» **Instructions to follow**
In the excerpt on Wisconsin health care plans below, rewrite everything from "Wisconsin Health Plan" down to "up the difference.", substituting "coupon" for "voucher".

» **Page excerpt**
Wisconsin Health Care Partnership Plan - Would cover all private and public employees and their dependents. Self-employed workers, farmers and early retirees could buy insurance at cost. Funded by a payroll tax estimated at $380 a month or $2.21 an hour per worker. Overseen by a labor-management commission that would set reimbursement rates for hospitals, doctors and other providers. An analysis projected $2 billion in savings statewide in the first year. (AFL-CIO backed plan.)

Wisconsin Health Plan - Would cover nearly all Wisconsin residents, excluding those in government health programs. People would receive a "premium credit," or voucher, to buy health insurance from qualifying health plans. Plan would include health savings accounts and high deductibles. Farmers and self-employed workers could buy into the plan. Funded by an 11.55% payroll tax paid by employers, plus a 3.95% assessment on workers wages. Assumes that people will opt for HMOs. An analysis projected $8.9 billion in savings the first 10 years. (See Zlotocha article here.) This is the plan which projects that employers will REDUCE wages to implement the plan--and "projects" that "tax reductions" will make up the difference.

» **Provided information**
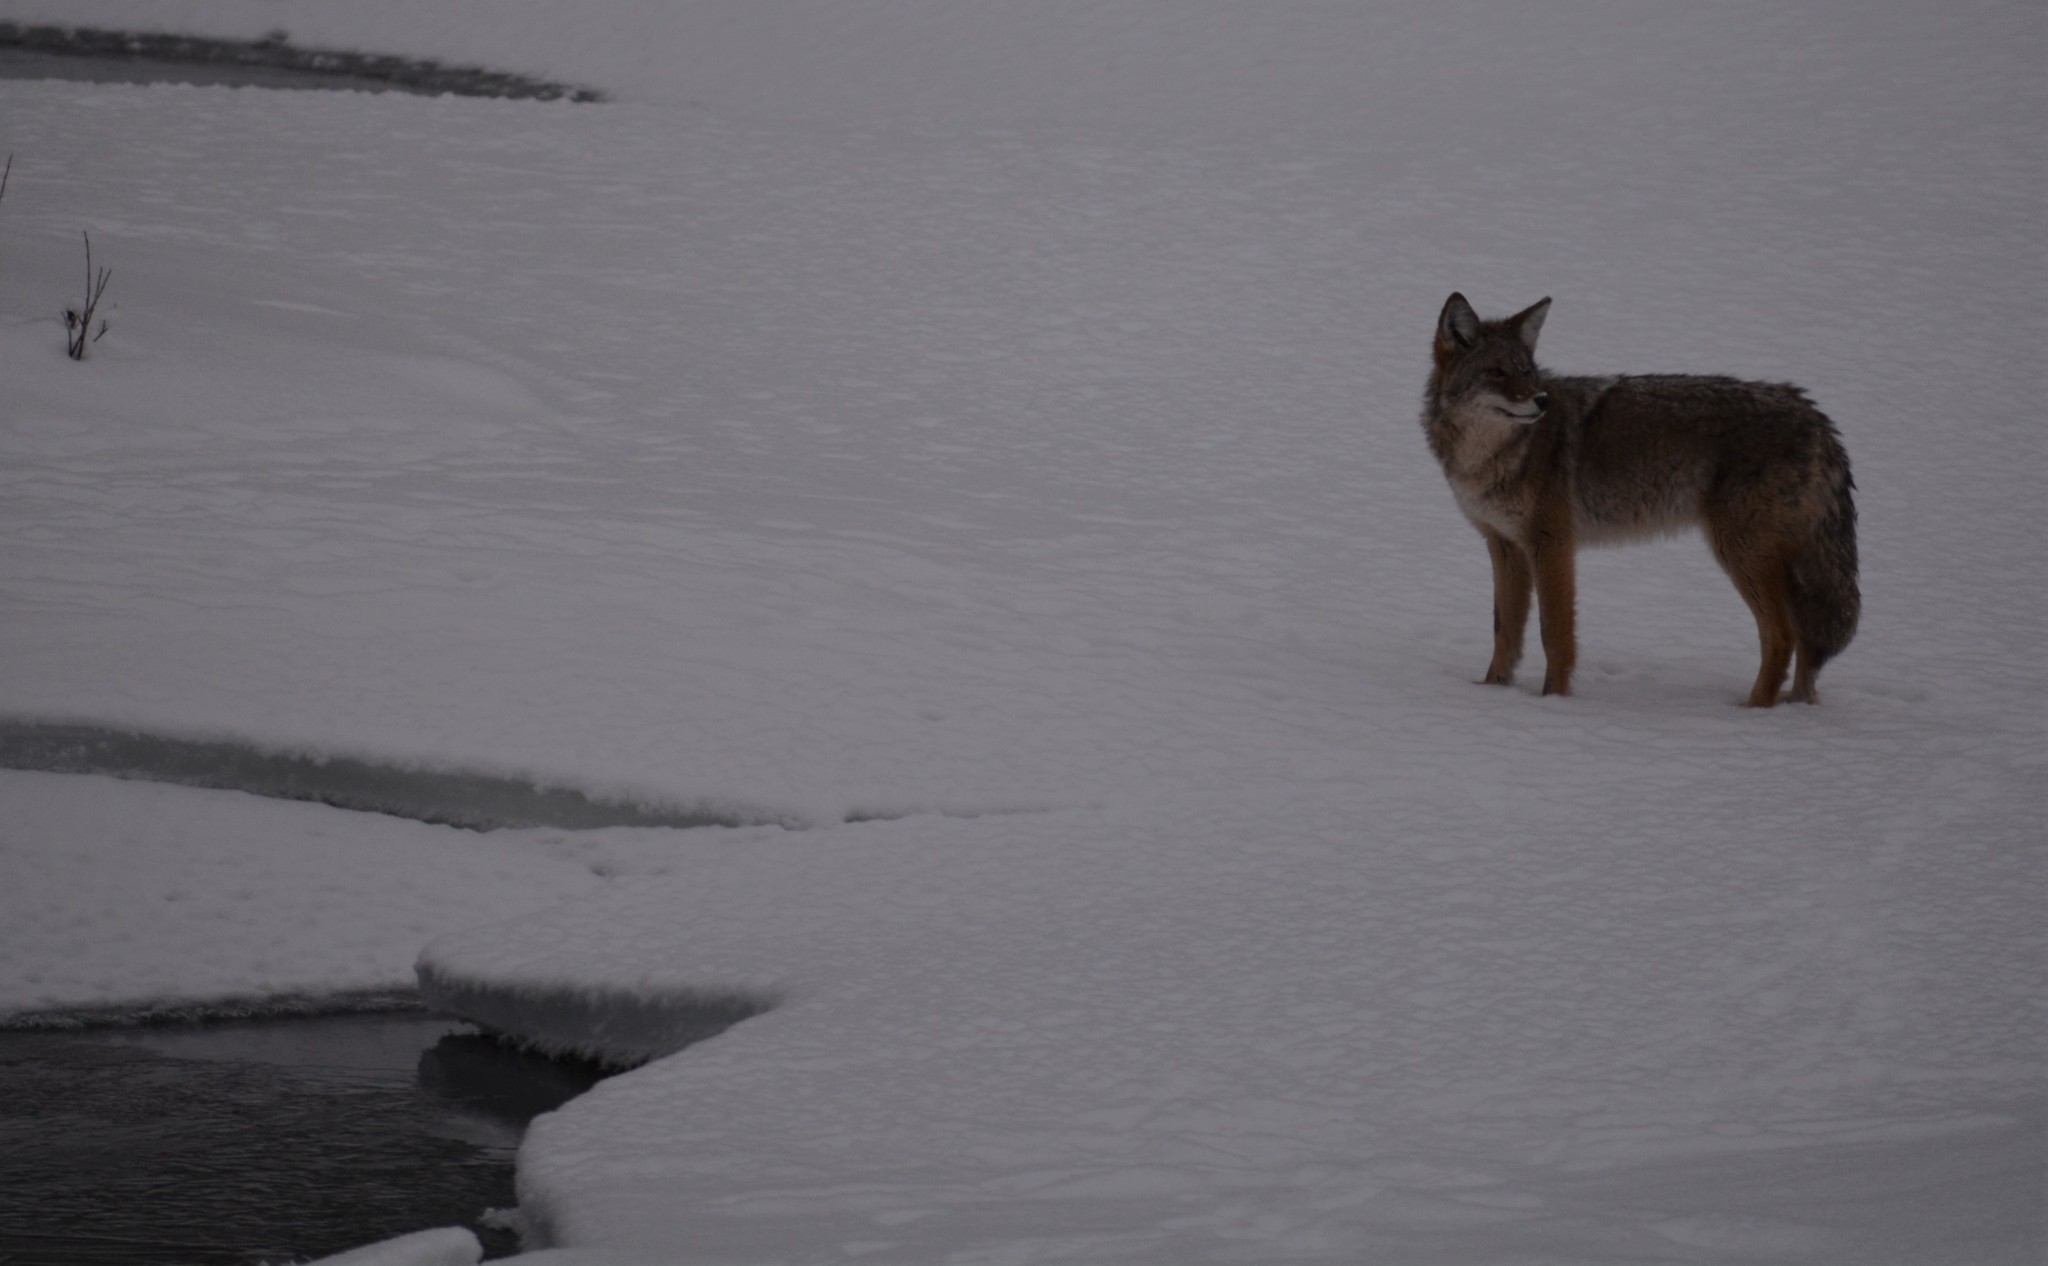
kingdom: Animalia
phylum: Chordata
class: Mammalia
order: Carnivora
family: Canidae
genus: Canis
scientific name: Canis latrans
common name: Coyote
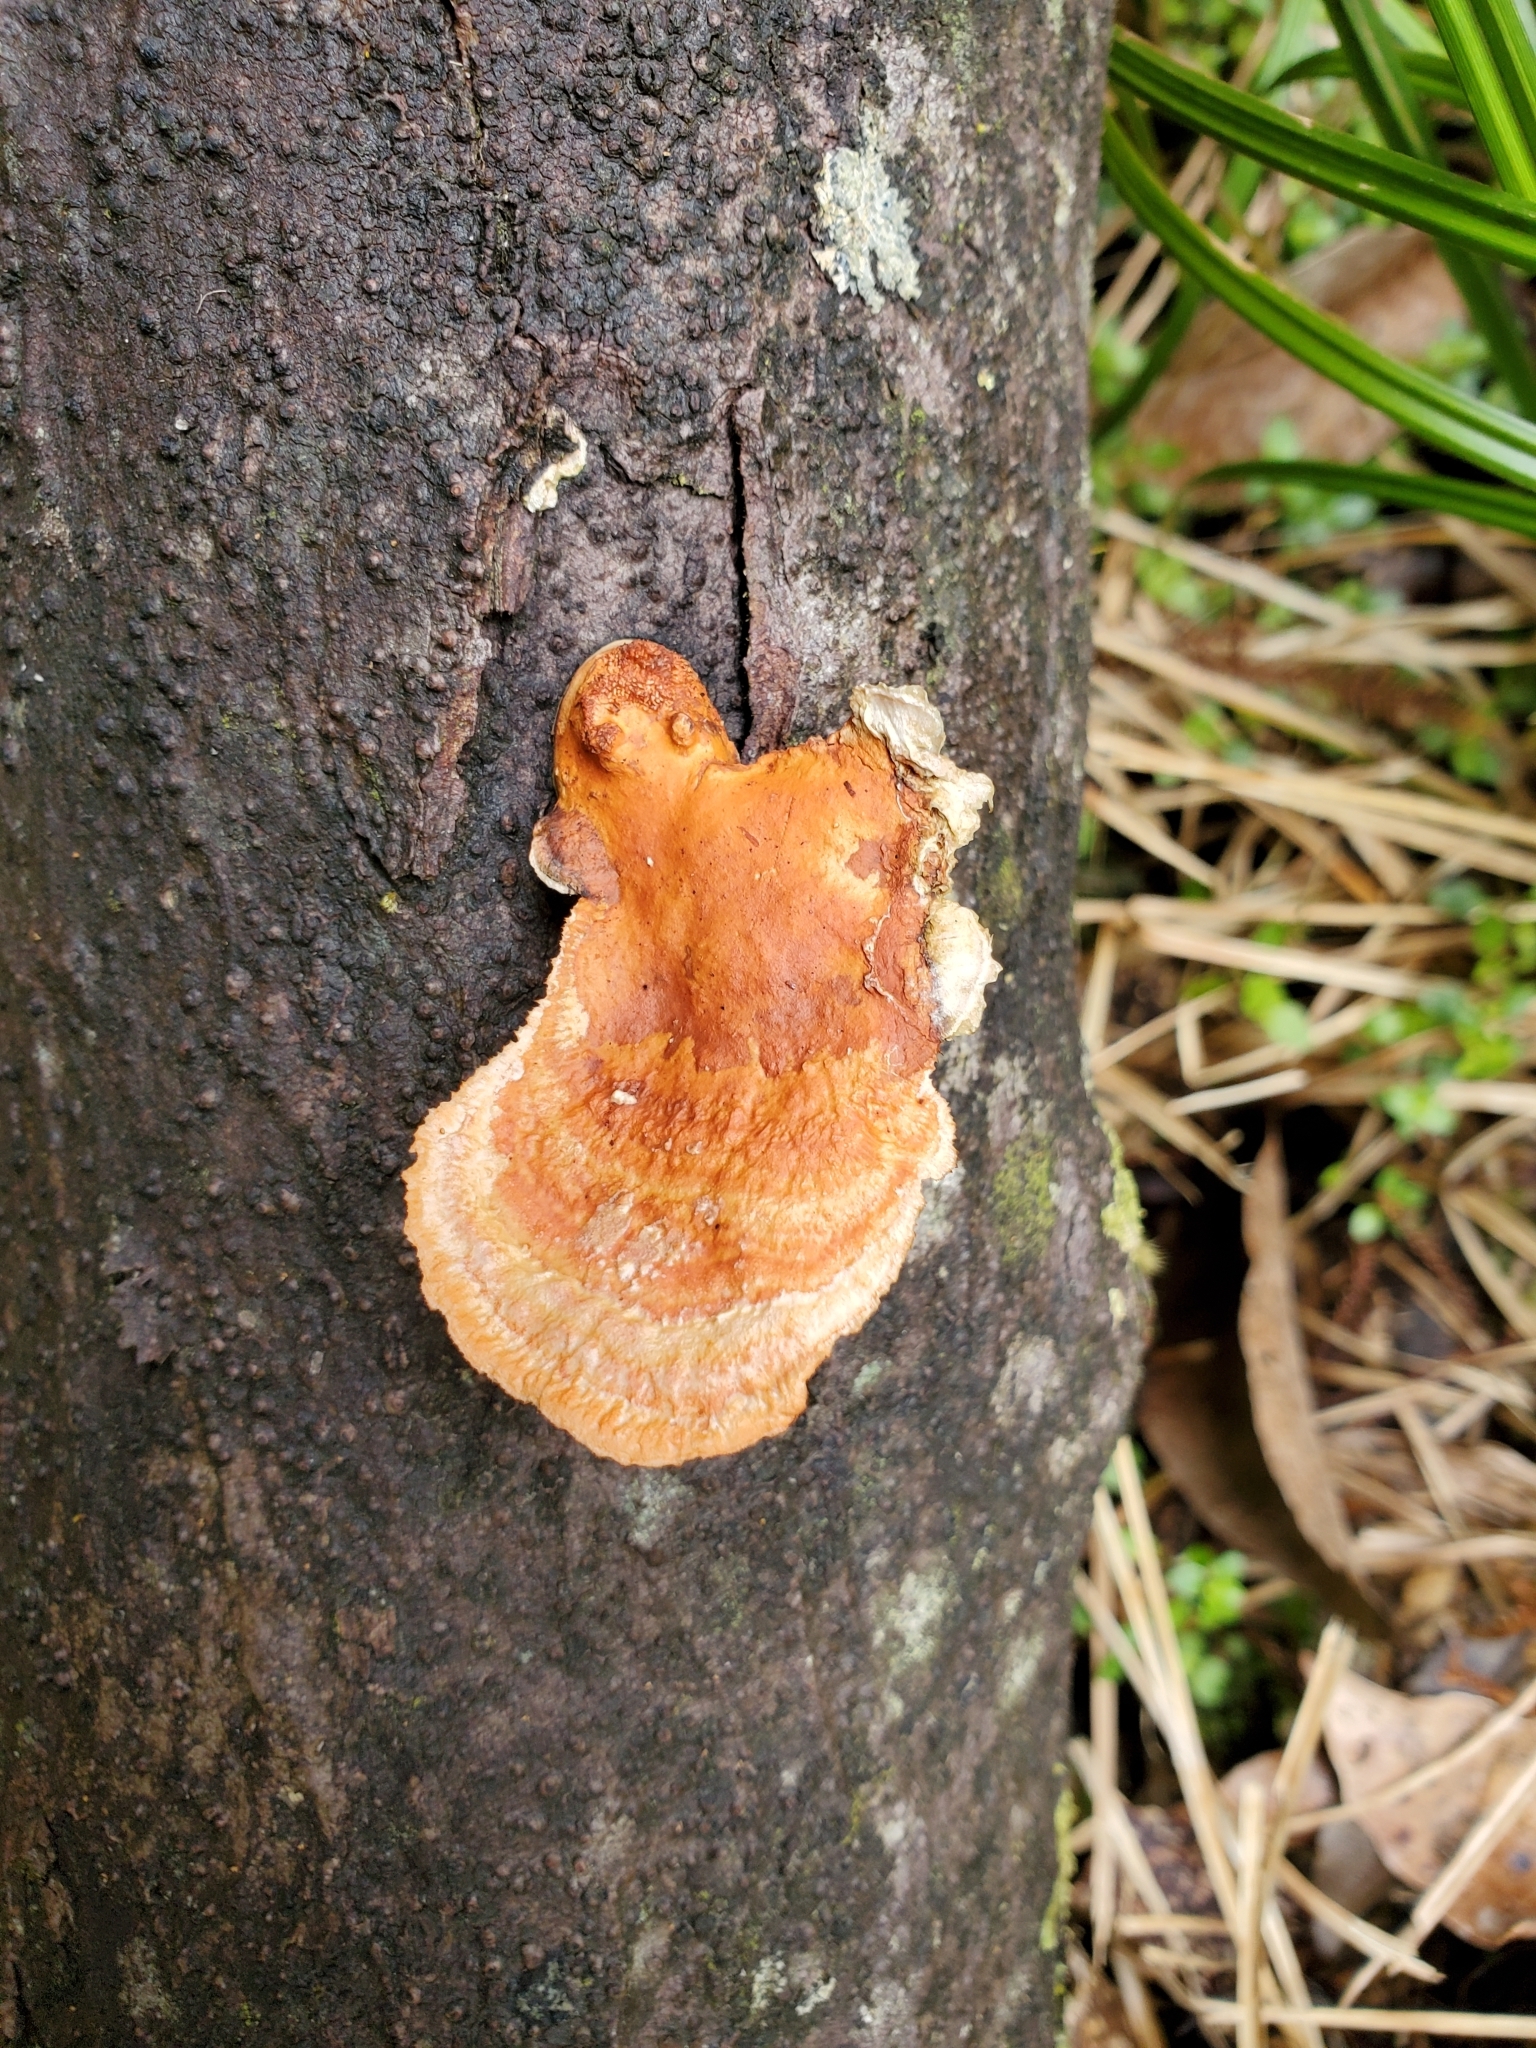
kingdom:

» **Exercise answer**
Wisconsin Health Plan - Would cover nearly all Wisconsin residents, excluding those in government health programs. People would receive a "premium credit," or coupon, to buy health insurance from qualifying health plans. Plan would include health savings accounts and high deductibles. Farmers and self-employed workers could buy into the plan. Funded by an 11.55% payroll tax paid by employers, plus a 3.95% assessment on workers wages. Assumes that people will opt for HMOs. An analysis projected $8.9 billion in savings the first 10 years. (See Zlotocha article here.) This is the plan which projects that employers will REDUCE wages to implement the plan--and "projects" that "tax reductions" will make up the difference.